Task details
Pick up the passage on biblical hospitality and the word for "stranger" after its last sentence, and carry it on in the same style.

Given passage
The word ξενος (Xenos) which makes up the second half of the word we render “hospitality” actually means “stranger” or “immigrant”, and is where we get the word xenophobia which is the fear of strangers/immigrants.
In light of these two words being combined, hospitality as commonly understood, isn’t exactly the best way to express this biblical truth. Instead of simply “entertaining guests” the word becomes “one who loves strangers/immigrants like you would your own brother”. That’s a big difference, and completely changes the way we see this term used in scripture.
7-13 So reach out and welcome one another to God’s glory. Jesus did it; now you do it! Jesus, staying true to God’s purposes, reached out in a special way to the Jewish insiders so that the old ancestral promises would come true for them. As a result, the non-Jewish outsiders have been able to experience mercy and to show appreciation to God. Just think of all the Scriptures that will come true in what we do! For instance:
Then I’ll join outsiders in a hymn-sing;
I’ll sing to your name!
And this one:
Outsiders and insiders, rejoice together!
People of all nations, celebrate God!
All colors and races, give hearty praise!
And Isaiah’s word:
There’s the root of our ancestor Jesse,
breaking through the earth and growing tree tall,
Tall enough for everyone everywhere to see and take hope!
Oh! May the God of green hope fill you up with joy, fill you up with peace, so that your believing lives, filled with the life-giving energy of the Holy Spirit, will brim over with hope!
9-10 Love from the center of who you are; don’t fake it. Run for dear life from evil; hold on for dear life to good. Be good friends who love deeply; practice playing second fiddle.

Transcribed page contents:
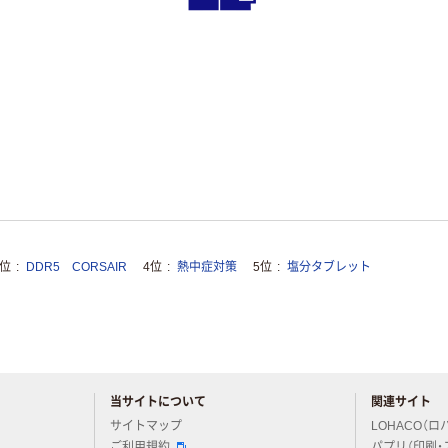
3位
DDR5 CORSAIR
4位
熱中症対策
5位
塩分タブレット
当サイトについて
関連サイト
アスクルについてお気軽にご質問ください
サイトマップ
LOHACO（ロ
ご利用規約
パプリ（印刷・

Response to this exercise
11-13 Don’t burn out; keep yourselves fueled and aflame. Be alert servants of the Master, cheerfully expectant. Don’t quit in hard times; pray all the harder. Help needy Christians; be inventive in hospitality.
14-16 Bless your enemies; no cursing under your breath. Laugh with your happy friends when they’re happy; share tears when they’re down. Get along with each other; don’t be stuck-up. Make friends with nobodies; don’t be the great somebody.
17-19 Don’t hit back; discover beauty in everyone. If you’ve got it in you, get along with everybody. Don’t insist on getting even; that’s not for you to do. “I’ll do the judging,” says God. “I’ll take care of it.”
20-21 Our Scriptures tell us that if you see your enemy hungry, go buy that person lunch, or if he’s thirsty, get him a drink. Your generosity will surprise him with goodness. Don’t let evil get the best of you; get the best of evil by doing good.
[In the icon, notice the sensitive and and hospitable way in which each figure is inclined to the other and notice that the icon invites the viewer to take a place at the open side of the table.]
18 1-2 God appeared to Abraham at the Oaks of Mamre while he was sitting at the entrance of his tent. It was the hottest part of the day. He looked up and saw three men standing. He ran from his tent to greet them and bowed before them.
3-5 He said, “Master, if it please you, stop for a while with your servant. I’ll get some water so you can wash your feet. Rest under this tree. I’ll get some food to refresh you on your way, since your travels have brought you across my path.”
They said, “Certainly. Go ahead.”
6 Abraham hurried into the tent to Sarah. He said, “Hurry. Get three cups of our best flour; knead it and make bread.”
7-8 Then Abraham ran to the cattle pen and picked out a nice plump calf and gave it to the servant who lost no time getting it ready. Then he got curds and milk, brought them with the calf that had been roasted, set the meal before the men, and stood there under the tree while they ate.
9 The men said to him, “Where is Sarah your wife?”